I think Ms. Kamhi and I have both stated our positions in terms amply understandable to anyone interested. To continue would only mire us both in repetition. I accept that Ms. Kamhi cannot afford to concede a point and I have no wish to abandon my concerns.
I'll offer a few remarks in closing:
Abstraction has been accepted as valid art to the degree that any form of art can be (unanimity , even consensus, has never applied in art). It is an inseparable part of art history- even and especially that of American art history. This is fact whether Ms. Kamhi wants to acknowledge it or not. It was invented by artists, not some conglomerate "art-world" of bystanders.
Contrary to popular myth art is made by artists not art-historians. I would always argue that Ms. Kamhi's experience as an art history student and her continuing inability to find any sense of meaning in abstraction is perfectly legitimate for her- and true in the sense that subjective response is always true for those who feel it. My experience as an artist differs and it is just as meaningful, to me, in response to abstraction, as to any other form of art. I would still insist that that response of mine be accorded the same respect - and that it be extended to others who feel the same.
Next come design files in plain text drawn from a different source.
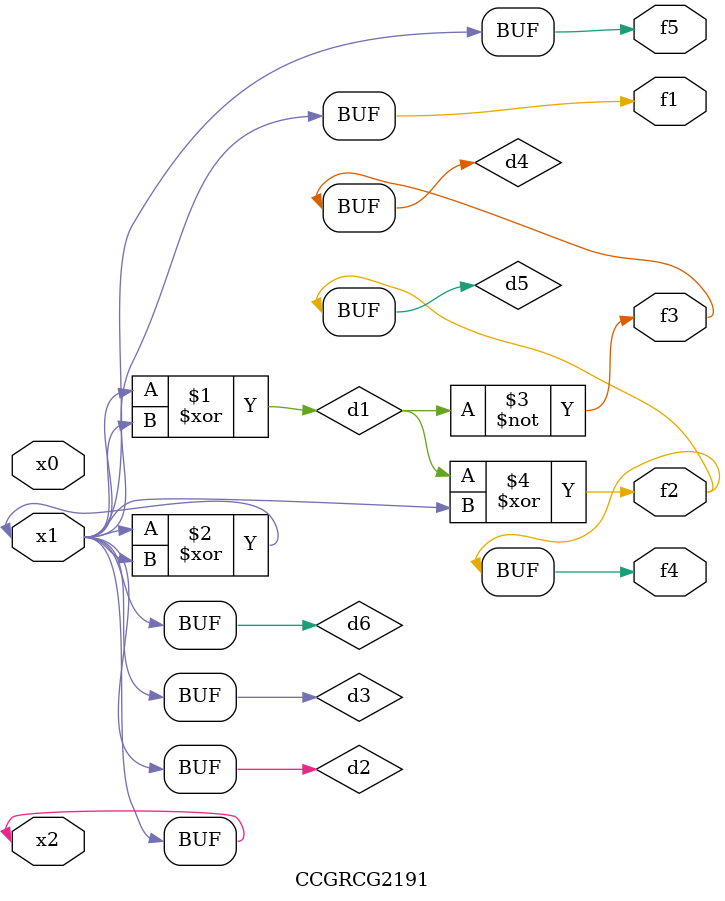
<source format=v>
module CCGRCG2191(
	input x0, x1, x2,
	output f1, f2, f3, f4, f5
);

	wire d1, d2, d3, d4, d5, d6;

	xor (d1, x1, x2);
	buf (d2, x1, x2);
	xor (d3, x1, x2);
	nor (d4, d1);
	xor (d5, d1, d2);
	buf (d6, d2, d3);
	assign f1 = d6;
	assign f2 = d5;
	assign f3 = d4;
	assign f4 = d5;
	assign f5 = d6;
endmodule

</source>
I could cite examples of people who were brought to a love of art by Rothko but I see little purpose in citing anecdotal evidence. It would not occur to me that either (or any )such response should be accorded the same status as universal and objective fact that we grant to the revolution of the earth around the sun.
The notion that abstraction lacks all conceptual reference makes no sense to me at all. That is like assuming a poem in Sanskrit has no meaning because it is not written in English- or even that a formula in physics has no meaning unless it deals with a specific kind of rock. One should trouble to learn the context and the language. We finally, however, need to remember that conceptual exposition is not the prime function of visual art anyway- which is why we evolved language and mathematics. The effect of art (as with music) is the evocation of experience through perception-and it remains most effective at that important task.
I'll pass on two quotes I've found eloquent on abstraction. The first from the art-historian, Helen Gardner, speaks to the recognition that abstraction is as fundamental to art as physics is to science: ".....it takes but little effort to realize that all art is an abstraction. No matter how meticulous or skillful an artist may be, no matter how desirous he is of producing a likeness of his subject, the painted, carved, or graphic representation will of necessity be a distortion of the original. In other words, all works of art, whether or not they have an image of nature as their subject are abstractions.
"But why should art be restricted to certain categories in selecting its material? Today, especially, when our concepts of natural forces can often be expressed only in terms of highly abstract relationships, is it not to be expected that artists should treat, or explore, these relationships in 'abstract' colors or shapes? And is it not true that such abstractions may well reveal profound truths about the laws of nature or about man's intuitive processes? The province of art is the order of man's thought and the intensity or strength of his emotions or beliefs. The modes or forms of art must therefore be varied."
Lastly, from from a painter accomplished in both abstract and representational art, Franticec Kupka, "It seems unnecessary to paint trees when people see more beautiful ones on the way to the exhibit." For my part of this discussion I'll rest my case with Kupka's trees-and his alternative vision.